Ce réveil est normal. Certes, il existe toujours un risque de déviation vers le nucléaire militaire, en plus de la menace dormante des déchets, mais à l’heure de la croissance exponentielle des besoins en énergie, le nucléaire représente une opportunité incontournable. Surtout en Europe, où les infrastructures de ce type sont très encadrées. Ma conscience écologique souffre peut-être de ce constat, mais le nucléaire fait partie naturellement du bouquet énergétique. Si le pétrole est l’énergie de la Terre, le nucléaire est l’énergie de l’intelligence. Raison de plus pour espérer qu’à travers le projet Iter (de fusion nucléaire), on optimise encore davantage son potentiel.

A contrario, le recours aux biocarburants est de plus en plus contesté… De deux choses l’une : où la matière première permet d’optimiser tout le contexte environnant, où elle ne le permet pas. Dans le premier cas, il y a la canne à sucre, dont l’exploitation intensive pour faire du bioéthanol ne nuit pas aux autres équilibres. Dans le second cas, on trouve les céréales en Europe, dont la mobilisation à des fins énergétiques se fait probablement au détriment de l’agroalimentaire.

Quand les Russes vont planter un drapeau au pôle Nord, comment réagissez-vous à ce coup de force énergétique ?
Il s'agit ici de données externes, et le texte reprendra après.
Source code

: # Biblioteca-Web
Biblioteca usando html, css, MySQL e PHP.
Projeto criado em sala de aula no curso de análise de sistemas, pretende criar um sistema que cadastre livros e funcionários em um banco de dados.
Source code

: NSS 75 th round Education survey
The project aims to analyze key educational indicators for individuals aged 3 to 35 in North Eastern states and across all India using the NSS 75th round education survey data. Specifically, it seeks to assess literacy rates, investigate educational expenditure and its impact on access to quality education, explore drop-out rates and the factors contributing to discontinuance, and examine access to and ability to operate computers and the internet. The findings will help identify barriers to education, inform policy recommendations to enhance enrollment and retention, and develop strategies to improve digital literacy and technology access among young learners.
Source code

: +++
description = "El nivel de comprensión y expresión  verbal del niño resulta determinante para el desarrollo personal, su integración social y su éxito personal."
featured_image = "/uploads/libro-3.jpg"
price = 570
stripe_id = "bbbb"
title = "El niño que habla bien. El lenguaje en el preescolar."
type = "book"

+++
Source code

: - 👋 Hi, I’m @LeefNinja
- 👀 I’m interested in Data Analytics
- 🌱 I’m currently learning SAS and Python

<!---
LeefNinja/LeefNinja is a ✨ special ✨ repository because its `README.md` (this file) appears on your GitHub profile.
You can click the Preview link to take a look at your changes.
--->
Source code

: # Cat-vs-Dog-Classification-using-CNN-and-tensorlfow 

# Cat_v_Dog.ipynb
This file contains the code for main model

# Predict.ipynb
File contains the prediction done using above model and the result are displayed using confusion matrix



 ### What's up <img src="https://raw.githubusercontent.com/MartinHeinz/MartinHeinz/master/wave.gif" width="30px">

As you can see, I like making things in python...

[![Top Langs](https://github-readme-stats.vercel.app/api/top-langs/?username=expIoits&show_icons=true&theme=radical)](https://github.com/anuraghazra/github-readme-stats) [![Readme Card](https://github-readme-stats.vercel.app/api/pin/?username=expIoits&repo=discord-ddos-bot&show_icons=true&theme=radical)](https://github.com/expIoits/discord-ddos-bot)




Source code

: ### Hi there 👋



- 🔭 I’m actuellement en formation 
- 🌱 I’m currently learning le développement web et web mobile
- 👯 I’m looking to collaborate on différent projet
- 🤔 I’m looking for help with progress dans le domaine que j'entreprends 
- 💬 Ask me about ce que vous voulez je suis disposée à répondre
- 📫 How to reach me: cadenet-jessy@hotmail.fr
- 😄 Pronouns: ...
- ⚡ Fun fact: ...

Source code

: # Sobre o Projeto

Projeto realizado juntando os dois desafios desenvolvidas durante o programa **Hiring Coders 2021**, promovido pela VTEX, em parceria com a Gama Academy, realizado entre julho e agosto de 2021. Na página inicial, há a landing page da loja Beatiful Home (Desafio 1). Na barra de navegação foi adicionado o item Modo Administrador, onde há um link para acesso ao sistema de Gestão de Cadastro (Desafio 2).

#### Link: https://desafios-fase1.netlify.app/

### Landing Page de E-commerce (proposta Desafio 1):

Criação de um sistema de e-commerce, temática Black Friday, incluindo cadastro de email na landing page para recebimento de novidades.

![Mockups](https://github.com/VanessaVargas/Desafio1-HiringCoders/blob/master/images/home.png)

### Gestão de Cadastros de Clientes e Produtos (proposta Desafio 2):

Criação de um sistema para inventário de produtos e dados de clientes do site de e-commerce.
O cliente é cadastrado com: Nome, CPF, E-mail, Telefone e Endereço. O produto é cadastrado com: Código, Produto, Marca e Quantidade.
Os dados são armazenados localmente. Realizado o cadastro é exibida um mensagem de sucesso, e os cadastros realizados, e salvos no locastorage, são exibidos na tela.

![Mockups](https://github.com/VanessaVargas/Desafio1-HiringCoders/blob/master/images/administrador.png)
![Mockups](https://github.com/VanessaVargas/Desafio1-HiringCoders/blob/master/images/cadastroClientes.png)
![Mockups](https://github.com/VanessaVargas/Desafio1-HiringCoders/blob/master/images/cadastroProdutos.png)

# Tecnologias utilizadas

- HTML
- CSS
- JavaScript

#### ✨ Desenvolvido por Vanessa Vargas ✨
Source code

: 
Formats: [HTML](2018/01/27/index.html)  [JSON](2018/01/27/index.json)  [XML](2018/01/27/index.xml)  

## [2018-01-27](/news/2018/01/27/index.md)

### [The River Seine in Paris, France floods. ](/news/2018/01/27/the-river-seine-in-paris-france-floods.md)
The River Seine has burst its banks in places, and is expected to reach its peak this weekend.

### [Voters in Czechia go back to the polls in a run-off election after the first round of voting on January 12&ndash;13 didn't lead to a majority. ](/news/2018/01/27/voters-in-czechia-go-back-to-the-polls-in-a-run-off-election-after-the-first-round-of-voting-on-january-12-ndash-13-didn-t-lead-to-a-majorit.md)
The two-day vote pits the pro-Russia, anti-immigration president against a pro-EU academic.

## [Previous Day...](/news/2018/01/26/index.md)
Faut-il s’en étonner ? Voilà quelque temps déjà que l’énergie, véritable sang de la planète, est au cœur de la géopolitique. Pour de nombreux États, cela vaut tous les coups de force. Pour d’autres, il s’agit de se servir de l’énergie comme d’un véritable bras armé. Sans parler de la spéculation financière, qui contamine désormais l’ensemble des ressources énergétiques. Face à toutes ces contingences, la cause écologique a souvent bien du mal à émerger. Raison de plus pour la défendre vigoureusement.